Chapter 8 Conversion Methods
Contents
Chapter 8 Conversion Methods¶
import pandas as pd
import numpy as np
url = 'https://github.com/mattharrison/datasets/raw/master/data/vehicles.csv.zip'
df = pd.read_csv(url, usecols = ['city08', 'fuelType1'])
city_mpg1 = df.city08
fuel_type1 = df.fuelType1
Exercise 1¶
Convert a numeric column to a smaller data type
city_mpg1.dtype
dtype('int64')
city_mpg2 = city_mpg1.astype('int16')
city_mpg2.dtype
dtype('int16')
Exercise 2¶
Calculate the memory savings by converting to a smaller numeric types.
mem_delta_cty_mpg = city_mpg2.memory_usage(deep=True) - city_mpg1.memory_usage(deep=True)
print('By converting the data type of the `city_mpg1` series we have successfully altered the amount of memory required to store this infomration by {} bytes.'.format(mem_delta_cty_mpg))
By converting the data type of the `city_mpg1` series we have successfully altered the amount of memory required to store this infomration by -246864 bytes.
Exercise 3¶
Convert a string column into a categorical type
fuel_type1.dtype
dtype('O')
fuel_type2 = fuel_type1.astype('category')
fuel_type2.dtype
CategoricalDtype(categories=['Diesel', 'Electricity', 'Midgrade Gasoline', 'Natural Gas',
'Premium Gasoline', 'Regular Gasoline'],
, ordered=False)
Exercise 4¶
Calculate the memory savings by converting to a categorical type.

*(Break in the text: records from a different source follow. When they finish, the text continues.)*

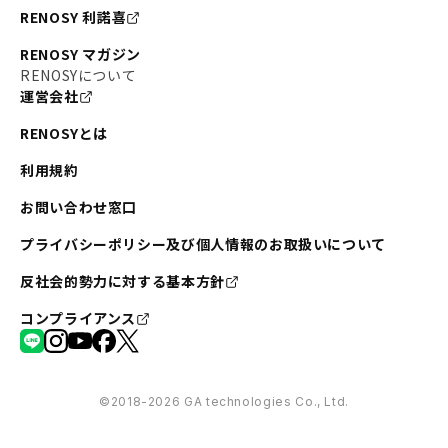
RENOSY 利諾喜
RENOSY マガジン
RENOSYについて
運営会社
RENOSYとは
利用規約
お問い合わせ窓口
プライバシーポリシー及び個人情報のお取扱いについて
反社会的勢力に対する基本方針
コンプライアンス
©︎2018-2026 GA technologies Co., Ltd.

mem_delta_cty_mpg = fuel_type2.memory_usage(deep=True) - fuel_type1.memory_usage(deep=True)
print('By converting the data type of the `fuel_type1` series we have successfully altered the amount of memory required to store this infomration by {} bytes.'.format(mem_delta_cty_mpg))
By converting the data type of the `fuel_type1` series we have successfully altered the amount of memory required to store this infomration by -2948768 bytes.